As mentioned above, the magnetic flux switching type permanent magnet motor of the present invention has a structure design of 12 stator tooth poles and 10 rotor poles, and a permanent magnet is inserted into the stator tooth poles, so that the magnetic flux switching type permanent magnet of the present invention The magnetic motor can simplify the complicated design of the conventional motor, and can effectively reduce the sudden torque and torque ripple of the conventional motor.

The above-mentioned embodiments are only for explaining the technical ideas and characteristics of the present invention. The purpose is to enable those skilled in the art to understand the contents of the present invention and implement them accordingly. When the scope of the patent of the present invention cannot be limited, That is, any equivalent changes or modifications made in accordance with the spirit disclosed in the present invention should still be covered by the patent scope of the present invention.

110‧‧‧Motor stator

111‧‧‧Stator tooth pole

112‧‧‧Groove

113‧‧‧Stator yoke

120‧‧‧motor rotor

121‧‧‧rotor pole

130‧‧‧ permanent magnet

Claims (5)

A magnetic flux switching type permanent magnet motor includes: a motor stator having twelve stator tooth poles, a permanent magnet is inserted in each of the stator tooth poles, and one surface of each of the stator tooth poles is adjacent to the stator teeth. The magnets corresponding to one surface of the poles have the same magnetic properties as the permanent magnets, and the two adjacent ones have a tooth gap between the tooth poles; and a motor rotor with ten rotor poles; wherein the motor stator and the motor rotor meet the following conditions: formula: b _i = 0.1545T _s ; S = R _si / R _so = 0.618 ; b _p = 0.4045T _s ; and b _h = 0.5T _s ; where b _m is the thickness of the permanent magnet and b _t is not included 1/2 width of the stator tooth pole of the permanent magnet, b _s is the width of the cogging, b _i is the thickness of a stator yoke of the stator tooth pole, b _p is the width of the rotor pole, b _h is the height of the rotor pole, R _si is the inner diameter of the motor stator, R _so is the outer diameter of the motor stator, S is the ratio of the inner and outer diameter of the motor stator, and T _s is the stator tooth pole Cogging pitch.
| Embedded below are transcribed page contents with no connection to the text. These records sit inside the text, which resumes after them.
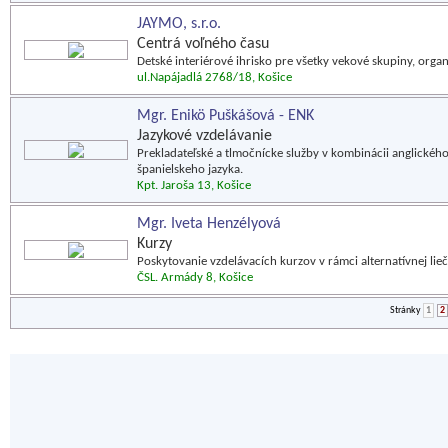
JAYMO, s.r.o.
Centrá voľného času
Detské interiérové ihrisko pre všetky vekové skupiny, orga
ul.Napájadlá 2768/18, Košice
Mgr. Enikö Puškášová - ENK
Jazykové vzdelávanie
Prekladateľské a tlmočnícke služby v kombinácii anglickéh
španielskeho jazyka.
Kpt. Jaroša 13, Košice
Mgr. Iveta Henzélyová
Kurzy
Poskytovanie vzdelávacích kurzov v rámci alternatívnej lie
ČSL. Armády 8, Košice
Stránky
1
2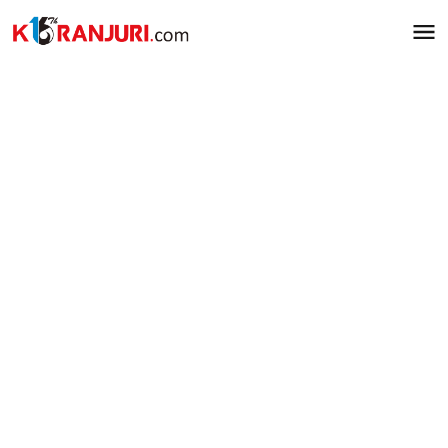
Lewati
ke
konten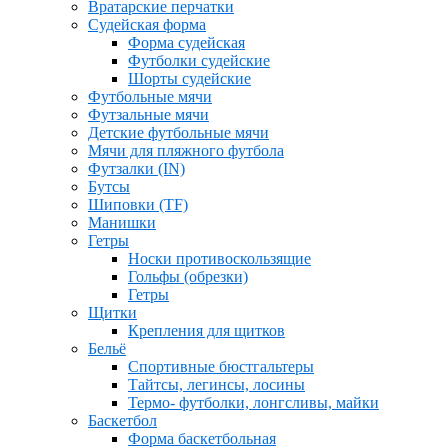
Вратарские перчатки
Судейская форма
Форма судейская
Футболки судейские
Шорты судейские
Футбольные мячи
Футзальные мячи
Детские футбольные мячи
Мячи для пляжного футбола
Футзалки (IN)
Бутсы
Шиповки (TF)
Манишки
Гетры
Носки противоскользящие
Гольфы (обрезки)
Гетры
Щитки
Крепления для щитков
Бельё
Спортивные бюстгальтеры
Тайтсы, легинсы, лосины
Термо- футболки, лонгсливы, майки
Баскетбол
Форма баскетбольная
According to the magnetic flux switching type permanent magnet motor described in item 1 of the scope of patent application, wherein each of the stator tooth poles is connected by the stator yoke, and each of the stator yoke systems corresponds to a cogging. The magnetic flux switching permanent magnet motor according to item 2 of the scope of the patent application, wherein the part of the permanent magnet corresponding to the stator yoke is replaced with a non-magnetic material. The magnetic flux switching type permanent magnet motor according to item 1 of the patent application scope, wherein an air gap is provided between the motor stator and the motor rotor. The magnetic flux switching permanent magnet motor as described in item 4 of the scope of patent application, wherein the width of the air gap is the inner diameter of the motor stator minus the outer diameter of the motor rotor.